Colaboración
Vietnam: santuarios para la Memoria
Héctor Martín Davico
(Colaboración)
He llegado a Hué, la antigua capital imperial de Vietnam, ciudad famosa por haber sido la residencia de los emperadores de la dinastía Nguyen, hasta la declaración de la República Democrática de Vietnam en el año 1945.
Atravesada por el río ‘Perfume’ y escenario de una de las batallas más largas y destructivas de la guerra contra los Estados Unidos, hoy, Hué, es una de las ciudades más visitadas del país, cuyo atractivo principal es la amurallada Ciudad Imperial, catalogada como Patrimonio de la Humanidad en el año 1993.
Visito el Museo de Guerra y recorro una exposición itinerante. Se homenajea al Movimiento por la Paz gestado en Japón durante los años del conflicto entre Vietnam y Estados Unidos. En la muestra hay fotos, libros, posters y recortes de periódicos de la época. Se exhiben fotografías de los veteranos de guerra de ambos países, trabajando en conjunto en la búsqueda de los desaparecidos en combate. Hay imágenes de algunos de los miles de desertores americanos que encontraron asilo en Canadá, y que evitaron así, ir a una guerra que se les imponía. Un poster recuerda a Yamazaki Hiroaki, un joven de 18 años asesinado durante una manifestación en protesta contra el apoyo que Japón daba en ese entonces al ejército americano…
Abandono Hué y viajo a Khe Sanh, una pequeña urbe cercana a la frontera con Laos, el país en el mundo que más bombardeos ha sufrido. Khe Sanh, ciudad típica de montaña, conocida por su antigua base militar del Cuerpo de Marines y el largo asedio que sufrió por parte del ejército norvietnamita en el año 68.
Durante la sinuosa ruta entre montañas, me vienen recuerdos de cuando viajaba por caminos similares, yendo a trabajar a Maçanet de Cabrenys, un pequeño poblado ubicado en los Montes Pirineos. Eran los tiempos en que estaba afincado en Catalunya, tiempos que, por la trampa de la memoria selectiva, hoy parece que fueron mejores.
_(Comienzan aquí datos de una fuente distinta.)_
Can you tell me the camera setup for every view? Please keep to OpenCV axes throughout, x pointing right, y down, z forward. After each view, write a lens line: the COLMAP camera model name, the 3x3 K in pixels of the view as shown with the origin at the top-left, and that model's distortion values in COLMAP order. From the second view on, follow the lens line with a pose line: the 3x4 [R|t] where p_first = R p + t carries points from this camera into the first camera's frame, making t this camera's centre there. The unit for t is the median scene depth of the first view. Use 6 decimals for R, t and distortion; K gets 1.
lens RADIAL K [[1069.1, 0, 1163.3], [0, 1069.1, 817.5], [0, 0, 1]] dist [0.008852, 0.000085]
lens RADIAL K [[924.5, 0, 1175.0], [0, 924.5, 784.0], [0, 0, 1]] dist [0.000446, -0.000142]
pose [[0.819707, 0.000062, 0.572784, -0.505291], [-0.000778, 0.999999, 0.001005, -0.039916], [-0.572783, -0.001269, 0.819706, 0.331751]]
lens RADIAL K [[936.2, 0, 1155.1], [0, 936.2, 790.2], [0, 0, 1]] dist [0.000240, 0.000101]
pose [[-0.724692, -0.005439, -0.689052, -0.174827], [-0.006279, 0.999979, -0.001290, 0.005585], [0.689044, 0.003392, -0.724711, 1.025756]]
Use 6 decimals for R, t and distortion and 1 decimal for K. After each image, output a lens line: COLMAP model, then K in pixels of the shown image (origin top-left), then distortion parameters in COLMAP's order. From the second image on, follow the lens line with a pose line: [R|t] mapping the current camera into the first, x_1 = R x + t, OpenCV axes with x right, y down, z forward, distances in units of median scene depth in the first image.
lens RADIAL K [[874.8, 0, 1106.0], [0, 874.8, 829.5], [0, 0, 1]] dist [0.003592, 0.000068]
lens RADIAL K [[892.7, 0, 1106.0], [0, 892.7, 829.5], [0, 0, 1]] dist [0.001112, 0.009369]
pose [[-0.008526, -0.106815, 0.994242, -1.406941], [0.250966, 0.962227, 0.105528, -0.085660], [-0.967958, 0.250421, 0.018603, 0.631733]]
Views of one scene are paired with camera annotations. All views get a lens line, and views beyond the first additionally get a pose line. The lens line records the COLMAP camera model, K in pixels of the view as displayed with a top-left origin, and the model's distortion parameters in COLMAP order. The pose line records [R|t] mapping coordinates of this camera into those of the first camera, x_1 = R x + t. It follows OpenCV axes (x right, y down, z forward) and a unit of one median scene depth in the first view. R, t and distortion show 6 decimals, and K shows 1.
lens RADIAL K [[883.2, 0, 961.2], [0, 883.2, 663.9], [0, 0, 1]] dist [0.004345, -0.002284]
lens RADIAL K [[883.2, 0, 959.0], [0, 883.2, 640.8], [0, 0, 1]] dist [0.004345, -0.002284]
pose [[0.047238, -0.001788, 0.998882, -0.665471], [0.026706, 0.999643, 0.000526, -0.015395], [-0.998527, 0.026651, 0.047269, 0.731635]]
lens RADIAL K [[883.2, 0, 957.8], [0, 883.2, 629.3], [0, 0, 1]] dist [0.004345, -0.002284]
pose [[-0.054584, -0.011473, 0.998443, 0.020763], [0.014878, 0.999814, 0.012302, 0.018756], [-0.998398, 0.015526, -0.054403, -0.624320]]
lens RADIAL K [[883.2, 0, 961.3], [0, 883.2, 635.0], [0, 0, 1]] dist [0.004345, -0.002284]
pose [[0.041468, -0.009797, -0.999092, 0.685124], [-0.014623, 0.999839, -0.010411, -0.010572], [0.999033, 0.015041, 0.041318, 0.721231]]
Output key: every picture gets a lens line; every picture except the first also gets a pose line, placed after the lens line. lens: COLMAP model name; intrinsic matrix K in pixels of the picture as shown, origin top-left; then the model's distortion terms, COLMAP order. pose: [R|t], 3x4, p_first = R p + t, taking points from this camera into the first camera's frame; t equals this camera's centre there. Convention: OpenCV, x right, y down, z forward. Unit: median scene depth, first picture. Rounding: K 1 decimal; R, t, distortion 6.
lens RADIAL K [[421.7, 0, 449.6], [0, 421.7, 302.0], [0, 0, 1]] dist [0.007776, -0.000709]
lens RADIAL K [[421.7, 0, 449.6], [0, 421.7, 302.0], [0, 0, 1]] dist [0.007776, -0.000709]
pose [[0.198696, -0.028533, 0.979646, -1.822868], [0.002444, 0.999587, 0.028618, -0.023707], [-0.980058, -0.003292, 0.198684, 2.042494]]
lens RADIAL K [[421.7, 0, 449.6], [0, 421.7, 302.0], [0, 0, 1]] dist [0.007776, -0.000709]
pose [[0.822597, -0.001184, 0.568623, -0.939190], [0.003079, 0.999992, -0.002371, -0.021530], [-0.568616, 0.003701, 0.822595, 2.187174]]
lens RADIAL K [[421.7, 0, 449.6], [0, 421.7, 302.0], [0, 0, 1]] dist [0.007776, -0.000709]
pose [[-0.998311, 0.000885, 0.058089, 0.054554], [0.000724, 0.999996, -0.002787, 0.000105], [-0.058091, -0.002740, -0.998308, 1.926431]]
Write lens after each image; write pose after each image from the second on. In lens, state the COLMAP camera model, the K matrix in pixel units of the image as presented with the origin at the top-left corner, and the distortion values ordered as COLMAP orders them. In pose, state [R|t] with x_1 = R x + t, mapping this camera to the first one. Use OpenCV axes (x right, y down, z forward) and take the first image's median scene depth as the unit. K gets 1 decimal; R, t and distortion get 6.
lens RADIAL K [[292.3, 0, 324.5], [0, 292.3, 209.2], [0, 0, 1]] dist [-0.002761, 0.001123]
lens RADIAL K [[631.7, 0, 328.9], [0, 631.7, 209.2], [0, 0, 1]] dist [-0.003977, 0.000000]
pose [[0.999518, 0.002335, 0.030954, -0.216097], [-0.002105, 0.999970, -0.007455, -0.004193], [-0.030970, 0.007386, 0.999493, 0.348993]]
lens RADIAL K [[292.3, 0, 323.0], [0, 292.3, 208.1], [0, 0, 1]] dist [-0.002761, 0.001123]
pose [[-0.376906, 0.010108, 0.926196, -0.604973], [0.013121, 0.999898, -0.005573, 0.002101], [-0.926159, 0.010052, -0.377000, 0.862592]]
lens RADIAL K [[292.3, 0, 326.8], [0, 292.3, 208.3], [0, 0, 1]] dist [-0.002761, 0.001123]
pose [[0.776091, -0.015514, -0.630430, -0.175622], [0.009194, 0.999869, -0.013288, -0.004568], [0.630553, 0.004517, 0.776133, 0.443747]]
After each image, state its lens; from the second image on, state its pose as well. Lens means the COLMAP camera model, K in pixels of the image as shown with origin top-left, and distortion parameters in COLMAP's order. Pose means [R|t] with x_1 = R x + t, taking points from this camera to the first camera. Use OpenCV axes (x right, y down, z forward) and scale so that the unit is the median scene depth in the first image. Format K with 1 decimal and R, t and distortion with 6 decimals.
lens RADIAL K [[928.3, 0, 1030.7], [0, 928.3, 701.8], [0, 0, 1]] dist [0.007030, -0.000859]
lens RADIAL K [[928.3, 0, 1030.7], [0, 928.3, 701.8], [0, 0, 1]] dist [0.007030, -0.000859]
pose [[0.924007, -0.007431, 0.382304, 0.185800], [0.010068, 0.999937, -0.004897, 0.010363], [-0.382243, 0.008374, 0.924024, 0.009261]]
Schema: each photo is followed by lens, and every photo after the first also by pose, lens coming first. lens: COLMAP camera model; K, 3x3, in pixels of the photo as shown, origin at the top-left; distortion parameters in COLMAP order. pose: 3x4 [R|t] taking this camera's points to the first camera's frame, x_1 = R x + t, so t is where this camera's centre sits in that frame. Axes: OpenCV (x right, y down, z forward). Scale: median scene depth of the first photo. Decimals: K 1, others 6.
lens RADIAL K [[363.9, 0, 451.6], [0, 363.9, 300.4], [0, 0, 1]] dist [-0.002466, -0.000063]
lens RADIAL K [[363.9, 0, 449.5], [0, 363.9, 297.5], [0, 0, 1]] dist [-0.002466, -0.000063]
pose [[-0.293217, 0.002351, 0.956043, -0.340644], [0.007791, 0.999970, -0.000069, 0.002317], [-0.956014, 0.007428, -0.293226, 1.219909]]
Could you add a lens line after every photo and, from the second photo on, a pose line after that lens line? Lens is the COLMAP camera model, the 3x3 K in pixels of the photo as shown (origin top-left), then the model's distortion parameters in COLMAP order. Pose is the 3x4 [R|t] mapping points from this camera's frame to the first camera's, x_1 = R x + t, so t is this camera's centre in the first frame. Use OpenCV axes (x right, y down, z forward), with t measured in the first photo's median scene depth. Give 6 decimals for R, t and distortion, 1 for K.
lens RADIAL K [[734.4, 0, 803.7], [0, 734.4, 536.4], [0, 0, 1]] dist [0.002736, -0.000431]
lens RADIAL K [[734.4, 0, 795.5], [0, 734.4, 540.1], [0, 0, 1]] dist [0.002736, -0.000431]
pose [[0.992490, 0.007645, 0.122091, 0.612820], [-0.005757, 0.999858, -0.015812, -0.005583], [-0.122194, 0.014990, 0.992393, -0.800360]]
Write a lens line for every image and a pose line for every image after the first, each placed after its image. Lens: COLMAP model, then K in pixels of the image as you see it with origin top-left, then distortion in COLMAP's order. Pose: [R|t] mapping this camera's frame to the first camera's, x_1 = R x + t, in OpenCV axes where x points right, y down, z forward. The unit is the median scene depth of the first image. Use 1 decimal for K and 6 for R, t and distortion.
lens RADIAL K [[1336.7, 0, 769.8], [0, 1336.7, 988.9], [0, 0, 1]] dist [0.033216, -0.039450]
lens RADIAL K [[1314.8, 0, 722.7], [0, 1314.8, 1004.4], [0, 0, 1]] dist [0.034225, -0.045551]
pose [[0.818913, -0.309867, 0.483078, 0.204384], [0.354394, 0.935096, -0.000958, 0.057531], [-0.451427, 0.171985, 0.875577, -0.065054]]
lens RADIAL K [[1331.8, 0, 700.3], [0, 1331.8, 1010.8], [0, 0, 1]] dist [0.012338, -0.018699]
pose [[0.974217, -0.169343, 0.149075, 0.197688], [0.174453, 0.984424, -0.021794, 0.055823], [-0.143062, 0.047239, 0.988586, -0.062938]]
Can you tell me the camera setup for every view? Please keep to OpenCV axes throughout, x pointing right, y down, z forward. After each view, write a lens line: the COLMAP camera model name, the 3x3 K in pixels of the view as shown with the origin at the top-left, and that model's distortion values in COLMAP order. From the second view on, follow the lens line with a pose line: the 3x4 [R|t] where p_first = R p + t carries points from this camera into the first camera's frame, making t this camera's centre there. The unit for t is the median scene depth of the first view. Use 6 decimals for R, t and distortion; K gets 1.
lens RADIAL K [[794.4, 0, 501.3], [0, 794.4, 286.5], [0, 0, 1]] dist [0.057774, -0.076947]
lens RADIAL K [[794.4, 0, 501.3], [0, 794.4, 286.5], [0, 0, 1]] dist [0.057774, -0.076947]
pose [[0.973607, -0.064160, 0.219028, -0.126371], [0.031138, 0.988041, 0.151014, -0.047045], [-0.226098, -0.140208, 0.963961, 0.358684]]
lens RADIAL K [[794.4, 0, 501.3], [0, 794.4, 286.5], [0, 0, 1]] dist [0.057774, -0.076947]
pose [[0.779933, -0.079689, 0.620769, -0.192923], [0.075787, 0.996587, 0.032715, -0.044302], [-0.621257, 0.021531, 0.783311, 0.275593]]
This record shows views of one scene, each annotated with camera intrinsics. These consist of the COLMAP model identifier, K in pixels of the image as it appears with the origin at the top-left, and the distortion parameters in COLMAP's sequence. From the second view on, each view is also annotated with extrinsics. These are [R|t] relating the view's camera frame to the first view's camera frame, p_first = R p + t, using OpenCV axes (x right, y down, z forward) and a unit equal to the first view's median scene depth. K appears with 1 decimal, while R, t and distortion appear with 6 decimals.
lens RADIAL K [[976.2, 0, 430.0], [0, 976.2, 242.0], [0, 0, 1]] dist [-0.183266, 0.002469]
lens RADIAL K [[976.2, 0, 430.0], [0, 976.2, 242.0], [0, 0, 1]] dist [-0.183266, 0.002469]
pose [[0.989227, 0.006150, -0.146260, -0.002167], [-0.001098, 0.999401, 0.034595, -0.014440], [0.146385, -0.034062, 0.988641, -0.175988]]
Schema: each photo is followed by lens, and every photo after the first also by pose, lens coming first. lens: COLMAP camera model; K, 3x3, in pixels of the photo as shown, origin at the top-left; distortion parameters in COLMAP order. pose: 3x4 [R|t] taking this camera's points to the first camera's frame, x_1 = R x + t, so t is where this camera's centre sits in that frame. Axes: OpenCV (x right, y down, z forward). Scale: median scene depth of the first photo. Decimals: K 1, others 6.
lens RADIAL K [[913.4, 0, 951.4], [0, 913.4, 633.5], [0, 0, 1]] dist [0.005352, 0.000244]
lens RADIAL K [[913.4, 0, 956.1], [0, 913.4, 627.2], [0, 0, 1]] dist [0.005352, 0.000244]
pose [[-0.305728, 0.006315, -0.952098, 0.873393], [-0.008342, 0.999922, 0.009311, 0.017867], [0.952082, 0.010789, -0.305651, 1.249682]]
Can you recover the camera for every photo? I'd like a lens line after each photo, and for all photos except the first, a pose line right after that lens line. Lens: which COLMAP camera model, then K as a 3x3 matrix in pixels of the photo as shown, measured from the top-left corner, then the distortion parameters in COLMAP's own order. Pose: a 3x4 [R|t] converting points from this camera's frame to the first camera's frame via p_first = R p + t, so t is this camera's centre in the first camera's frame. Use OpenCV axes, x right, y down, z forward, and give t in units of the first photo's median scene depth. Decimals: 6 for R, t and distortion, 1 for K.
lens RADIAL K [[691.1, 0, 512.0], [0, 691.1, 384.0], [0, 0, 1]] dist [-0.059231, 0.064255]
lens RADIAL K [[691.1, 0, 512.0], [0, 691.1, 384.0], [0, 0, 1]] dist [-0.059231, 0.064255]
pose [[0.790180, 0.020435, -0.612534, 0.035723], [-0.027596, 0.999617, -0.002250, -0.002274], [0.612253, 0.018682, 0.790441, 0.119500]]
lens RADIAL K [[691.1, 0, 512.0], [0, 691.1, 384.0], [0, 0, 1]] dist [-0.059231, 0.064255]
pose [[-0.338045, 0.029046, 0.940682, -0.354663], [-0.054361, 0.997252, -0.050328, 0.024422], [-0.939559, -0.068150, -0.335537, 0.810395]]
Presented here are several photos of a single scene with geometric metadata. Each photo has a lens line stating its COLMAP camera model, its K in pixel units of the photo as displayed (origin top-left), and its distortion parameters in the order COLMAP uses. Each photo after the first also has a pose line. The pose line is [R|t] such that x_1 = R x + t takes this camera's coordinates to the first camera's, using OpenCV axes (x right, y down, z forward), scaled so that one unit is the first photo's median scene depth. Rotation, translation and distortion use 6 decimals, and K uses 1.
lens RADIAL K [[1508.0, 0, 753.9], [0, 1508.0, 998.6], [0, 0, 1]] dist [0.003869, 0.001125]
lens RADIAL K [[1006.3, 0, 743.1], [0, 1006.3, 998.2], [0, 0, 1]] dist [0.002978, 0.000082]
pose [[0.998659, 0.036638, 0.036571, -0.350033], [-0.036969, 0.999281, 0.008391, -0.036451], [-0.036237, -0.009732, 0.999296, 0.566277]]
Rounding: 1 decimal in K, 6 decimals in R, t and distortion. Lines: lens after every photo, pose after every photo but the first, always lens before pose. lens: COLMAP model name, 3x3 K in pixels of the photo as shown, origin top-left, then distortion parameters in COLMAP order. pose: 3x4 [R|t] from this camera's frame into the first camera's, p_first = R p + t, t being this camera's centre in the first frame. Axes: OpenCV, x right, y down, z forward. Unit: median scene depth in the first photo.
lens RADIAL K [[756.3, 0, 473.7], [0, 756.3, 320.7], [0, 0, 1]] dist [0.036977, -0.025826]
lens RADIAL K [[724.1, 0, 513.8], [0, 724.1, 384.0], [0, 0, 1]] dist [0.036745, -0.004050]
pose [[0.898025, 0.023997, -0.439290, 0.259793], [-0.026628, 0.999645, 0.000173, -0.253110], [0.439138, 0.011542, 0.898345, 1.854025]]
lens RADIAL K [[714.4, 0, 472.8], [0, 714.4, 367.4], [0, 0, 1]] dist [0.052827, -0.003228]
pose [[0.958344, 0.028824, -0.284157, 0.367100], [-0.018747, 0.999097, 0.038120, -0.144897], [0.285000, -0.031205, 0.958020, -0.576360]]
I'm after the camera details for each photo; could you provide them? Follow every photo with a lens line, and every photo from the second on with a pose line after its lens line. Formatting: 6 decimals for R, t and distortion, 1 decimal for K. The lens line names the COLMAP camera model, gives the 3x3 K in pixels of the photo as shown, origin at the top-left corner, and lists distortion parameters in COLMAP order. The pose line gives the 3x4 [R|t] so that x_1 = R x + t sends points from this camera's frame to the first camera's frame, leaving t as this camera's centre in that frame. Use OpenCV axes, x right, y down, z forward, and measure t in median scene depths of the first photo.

Llego a Khe Sanh y en la primera rotonda veo una inmensa escultura de tres soldados vietnamitas que dominan el paisaje. Reservo una habitación en un viejo hotel con muebles de los años 70. Es barato, cómodo y colma mis expectativas. Enciendo la televisión para que me haga compañía. Me ducho, leo alguna cosa, ceno en la habitación y el confortable ruido de las chapas me avisan que afuera llueve a cántaros.
Al otro día paseo por las calles y los perros ladran al verme pasar. Visito una pagoda junto a la que hay cientos de tumbas de soldados vietnamitas caídos en la guerra. Subo a un mirador y me entretengo con las vistas. Las montañas se desdibujan entre la neblina que emerge de la vegetación e imagino que es el humo de las bombas americanas que llovieron hace 50 años. De regreso me cruzo a unos niños que salen del colegio. Me miran asombrados y sonríen con esa frescura e inocencia tan envidiables que no sé en qué momento de la vida se empieza a desvanecer.
Agarro la moto para ir hasta la famosa base militar que hoy es un museo. Está nublado y llovizna. Soy el único visitante del lugar. Disfruto del silencio y del olor a pasto mojado. Un hombre me muestra una cajita con medallas oxidadas que me intenta vender: “Medallas del Viet Cong”, dice. Tres tanques, un avión, dos helicópteros y viejos cartuchos de bombas americanas son todo lo que queda. Saco fotos y camino rodeando esas máquinas, que alguna vez mataron hombres o transportaron gente espantada por el horror. Hay una sala con fotos del asedio, maquetas de la batalla, uniformes de soldados y un libro para que los visitantes dejen alguna nota. Decido escribir un saludo. Empieza a llover más fuerte. Me pongo la capa para cubrirme de la lluvia, subo a la moto y regreso al hotel.
‘Todo tiempo pasado fue mejor’ decimos recordando pequeños trozos de nuestra vida. Una frase que decimos tan livianamente, y que ningún vietnamita se atrevería a mencionar.